La vida está llena de los fragmentos del evangelio que se escucharán en estos días. Si prestamos atención nos descubriremos en ellos y podremos descubrir a otros, podremos encontrar nuestro lugar en medio del pueblo crucificado, como le llamaba Ignacio Ellacuría S.J. Estamos tan acostumbrados a ver al crucificado en las iglesias, o colgando en las medallitas de las cadenas, que se nos ha hecho costumbre y podemos caer en la terrible tentación de ignorar la cruz.
La tentación de escapar de la cruz, como lo quiere uno de los crucificados al lado de Jesús, la tenemos todos. Lamentablemente, caemos en ella todos los días cuando acogemos falsos paraísos a los que se llega ignorando las situaciones infernales que sufren tantas personas. ¿A título de qué preocuparse por el bien común cuando el ambiente proclama que cada uno se construya su pequeño paraíso a la medida? ¿Será que el paraíso es resignarse, hacer cada uno lo que buenamente pueda, sin apostar por un futuro común? ¿O acaso el que cada uno se preocupe de sí mismo como si el dolor de otro fuera ajeno, es la carcoma que nos está destruyendo sin que nos demos cuenta?

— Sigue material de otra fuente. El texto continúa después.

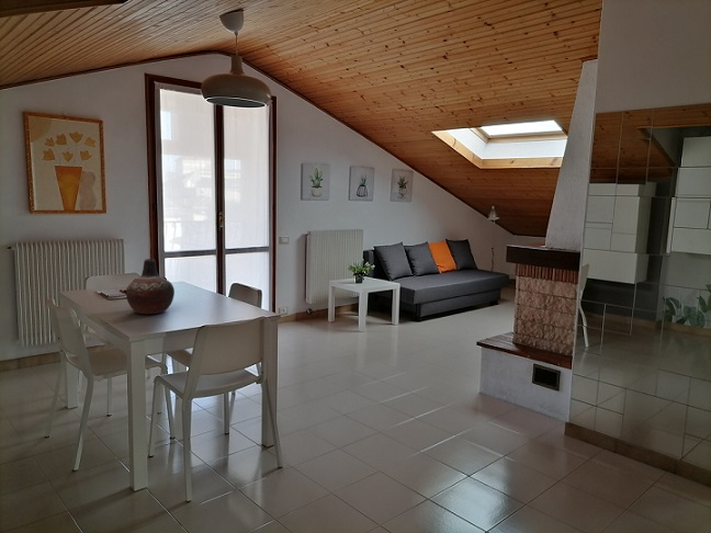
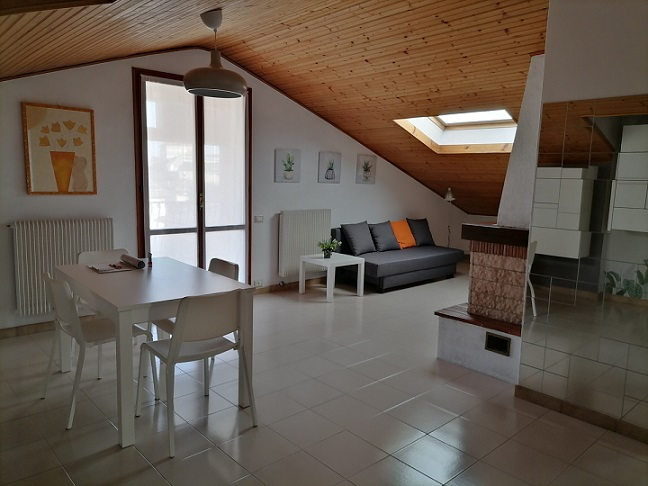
- vase [125,258,176,315]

Los periodistas mencionados anteriormente han comentado durante toda la semana la urgente necesidad de reconocer en los reclusos de La Victoria, su condición de personas. Al escucharlos, yo rememoraba el pasaje de los dos ladrones crucificados junto a Jesús. De alguna manera, sus comentarios me han estado invitando a pedirle a Dios en esta Semana Santa que me conceda la compasión capaz de alcanzar tanto a las víctimas como a los victimarios, de imaginar lo que han tenido que vivir las personas encarceladas en La Victoria, incluso antes de llegar allí.

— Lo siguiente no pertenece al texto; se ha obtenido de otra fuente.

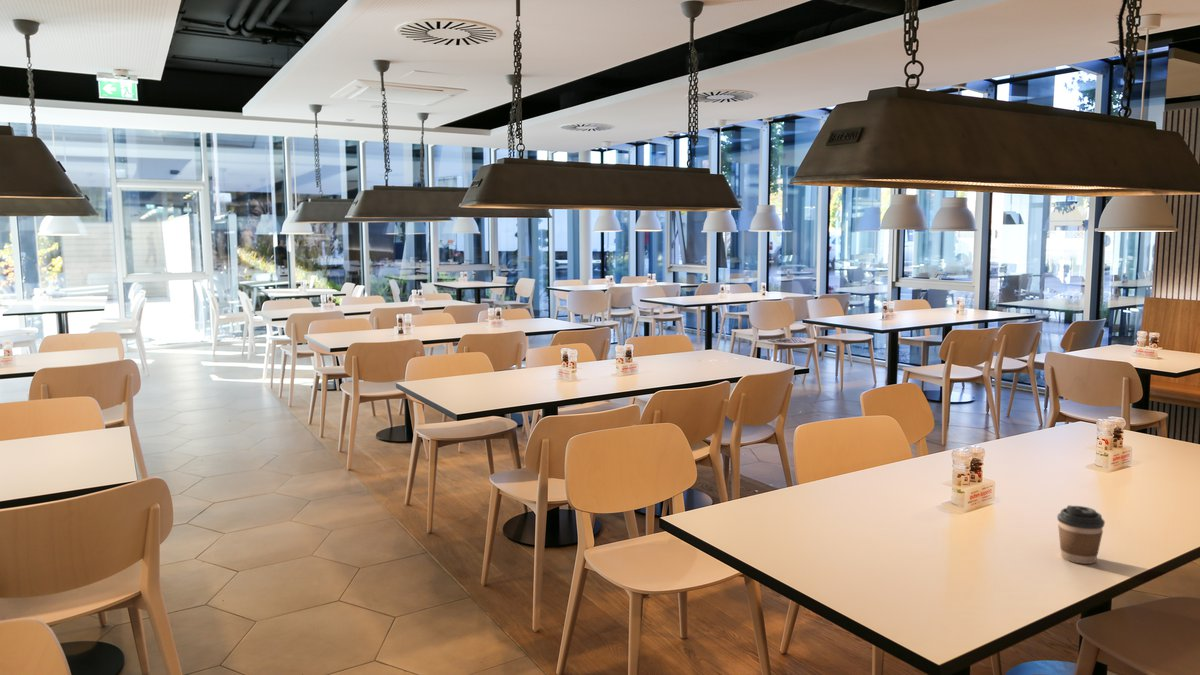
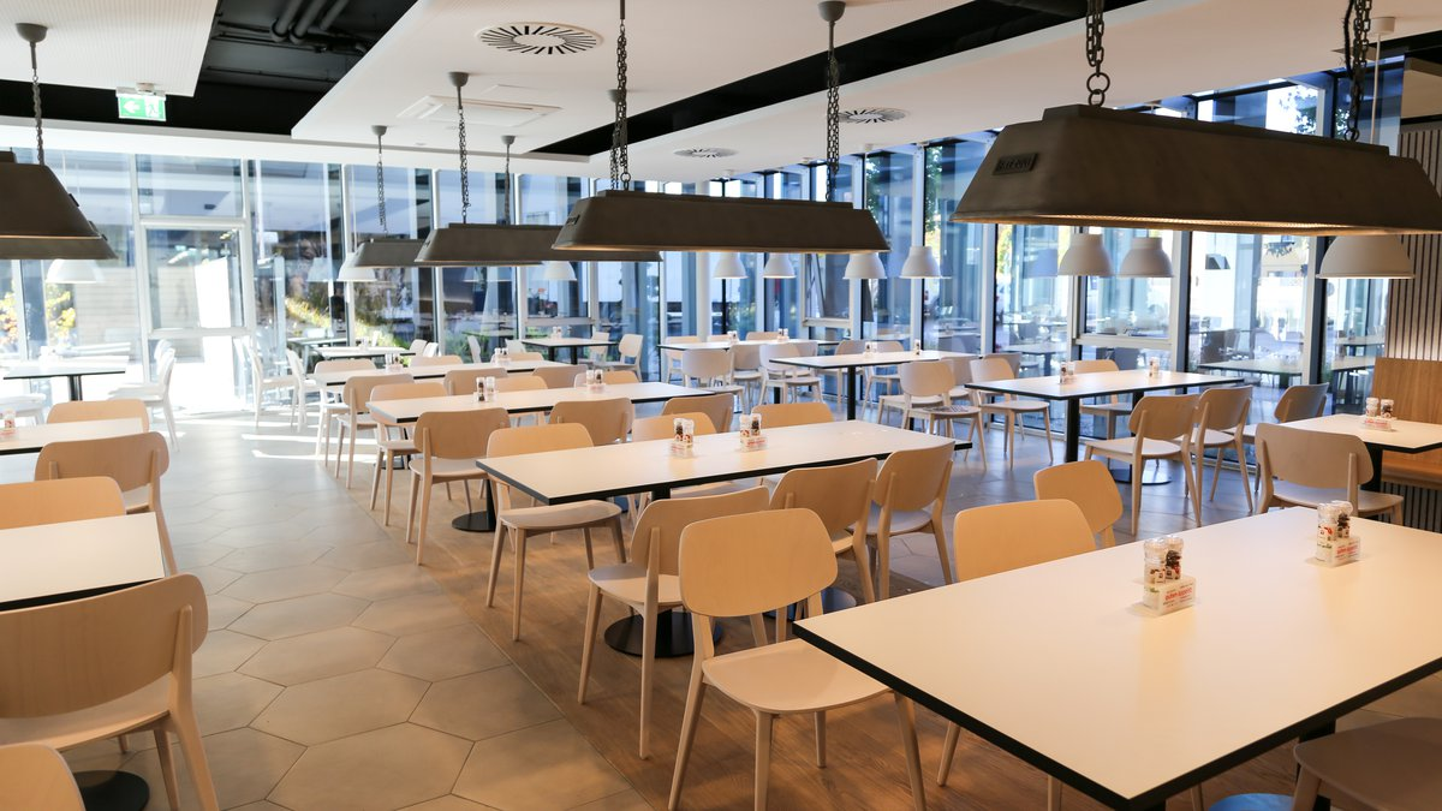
- coffee cup [1056,504,1106,565]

Escuchando a Edith, a Indhira y a German en aquel programa de El Día, las declaraciones de la señora Aracelis que contaba sobre sus frustradas esperanzas de que el Estado la ayudaría a encauzar a su hijo por el camino del estudio y el trabajo honrado, me preguntaba si todavía se puede soñar con un futuro mejor para las personas que están en los márgenes de la sociedad, incluyendo los prisioneros. La respuesta me llegó por WhatsApp en unas fotos de voluntarios y voluntarias conversando fraternalmente con líderes comunitarios del sector Los Guandules sobre los sueños que tienen de vivir en un mejor país. ¡Si, podemos seguir soñando!. Hay muchas personas que, ayudando a otros a cargar tantas cruces, buscan “en todo amar y servir”.
Vivimos en medio de mucha gente buena, testigos creíbles de la vida que brota de la cruz del servicio desinteresado; personas que luchan por el bien, que tratan de ser honestas, que tienen relaciones más fraternas, que intentan hacer de su vida —con sus dones y talentos— una donación que alivie los sufrimientos de los demás. Puede que esas personas sean irrelevantes para muchos por considerarlos aburridos, porque parecen preferir ocupar tiempo, esfuerzos y recursos en asuntos sin relevancia para las páginas sociales, la publicidad o el mercadeo, en lugar de alimentar sus egos con encuentros deslumbrantes y vistosos. Puede incluso que no nos demos cuenta, pero esas personas que sienten el dolor de los últimos de este mundo, son los que bajan de la cruz a los crucificados de hoy y dan testimonio de la resurrección.
Son ellos, con su mirada bondadosa, con sus palabras de denuncia, con sus acciones generosas, los que nos recuerdan que no es la tortura padecida en la cruz lo que nos salva. Es el amor con que se vive cada día, lo que permite que de la cruz brote alguna victoria para la humanidad.